VICT3R will use existing data and artificial intelligence to create virtual control groups that could replace real animals in drug and chemical safety studies.

04 October 2024
A close-up of a white mouse, seen from the front, against a black background. Image by Janson George via Shutterstock
Image by Janson George via Shutterstock

Contributing to the '3Rs'

The EU has long had the goal of replacing, reducing and refining the use of animals in research (the ‘3Rs’). However, studies involving animals are still required by legislation relating to the evaluation of medicines and chemicals, for example.

The aim of VICT3R is to dramatically reduce the numbers of animals used in safety testing by replacing actual control groups with ‘Virtual Control Groups’ (VCGs). Control groups (which do not receive the substance under study) account for around 25% of the animals used in drug and chemical safety studies, so replacing them with virtual animals would have a significant impact on the numbers of animals used.

Introducing the Virtual Control Group concept

The Virtual Control Group concept was born out of the IMI2 project eTRANSAFE, which set out to improve the quality of the toxicity tests that are carried out on potential medicines before they are tested in humans.
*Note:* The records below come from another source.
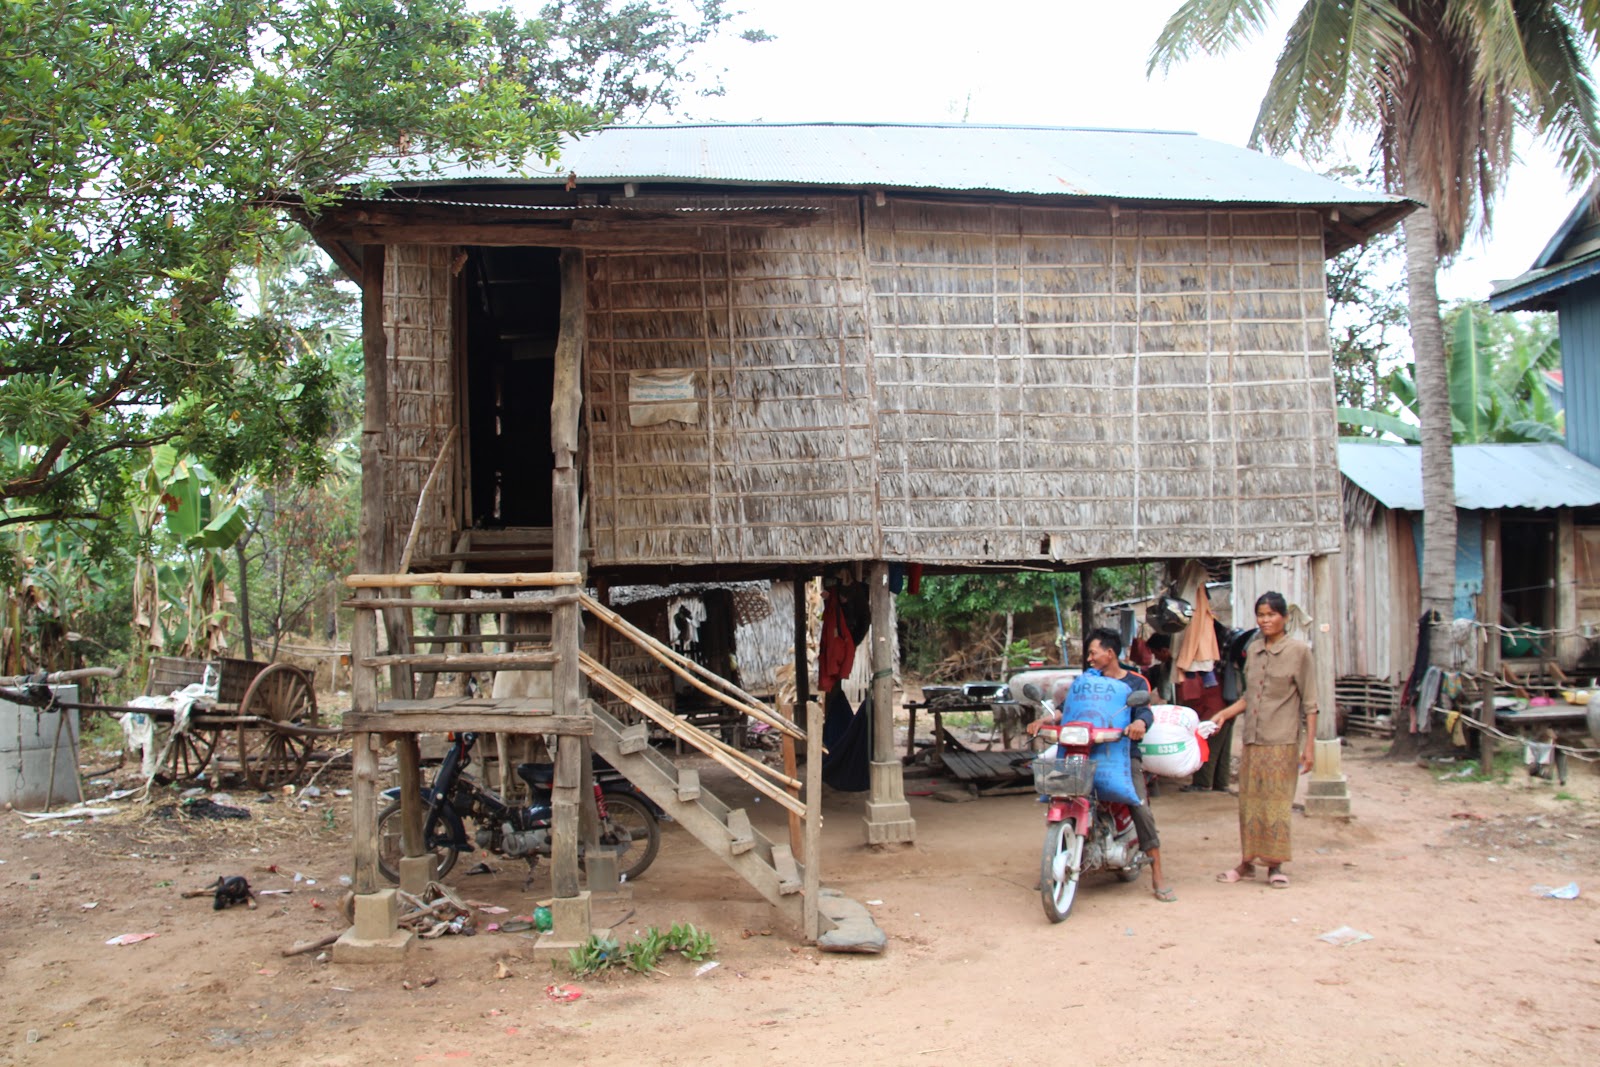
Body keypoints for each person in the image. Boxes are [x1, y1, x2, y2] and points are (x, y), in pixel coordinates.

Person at [1028, 627, 1174, 902]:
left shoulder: (1135, 682)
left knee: (1139, 805)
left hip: (1120, 752)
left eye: (1093, 653)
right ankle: (1053, 860)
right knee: (1061, 792)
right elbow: (1065, 708)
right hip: (1082, 748)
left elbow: (1144, 711)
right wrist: (1045, 720)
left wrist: (1139, 723)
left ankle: (1158, 874)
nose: (1090, 658)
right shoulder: (1086, 682)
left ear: (1110, 653)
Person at [1208, 592, 1317, 889]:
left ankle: (1274, 865)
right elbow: (1249, 696)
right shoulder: (1253, 651)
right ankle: (1246, 862)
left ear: (1284, 618)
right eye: (1261, 615)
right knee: (1249, 803)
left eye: (1271, 615)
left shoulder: (1299, 652)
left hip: (1282, 740)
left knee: (1276, 804)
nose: (1265, 620)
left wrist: (1309, 748)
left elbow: (1311, 704)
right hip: (1253, 740)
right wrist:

Over the years, pharmaceutical companies and other organisations have amassed a wealth of data on control groups in toxicity tests, and eTRANSAFE realised that this data could be harnessed to create virtual control groups. Tests demonstrated the feasibility of the VGC concept, but a lot more work is needed before it can be used in practice.

VICT3R aims to address the challenges hampering the implementation of VGCs and achieve regulatory acceptance of the VGC concept.

It will do this by building on the work started in eTRANSAFE to develop a database comprising high quality, standardised data from past toxicity studies. Operational procedures and computational tools will help to support the characterisation and quality control of data collected. The VICT3R project will then draw on statistics and artificial intelligence (AI) to create workflows and computational tools to generate VGCs based on the data in the database. They will assess the validity, reproducibility and robustness of the VGCs by comparing their performance with that of real control groups.

"Data reuse and data sharing, as well as the application of AI approaches, engender terrific opportunities for implementing the 3R principles in the use of animals in preclinical research,” said project coordinator Ferran Sanz of Universidad Pompeu Fabra.

Collaboration - the key to success

Ultimately, the project hopes to achieve regulatory acceptance of the VGC concept. Furthermore, while VICT3R focuses on specific toxicity studies, the team will also explore how the concept could be applied in other types of studies involving animals.

“The endeavour of changing a regulatory paradigm in nonclinical safety testing cannot be undertaken by a single company or institution,” explained VICT3R’s industry lead, Thomas Steger-Hartmann of Bayer AG. “It definitively requires a broad collaborative approach where only IHI offers a unique and ideal umbrella.”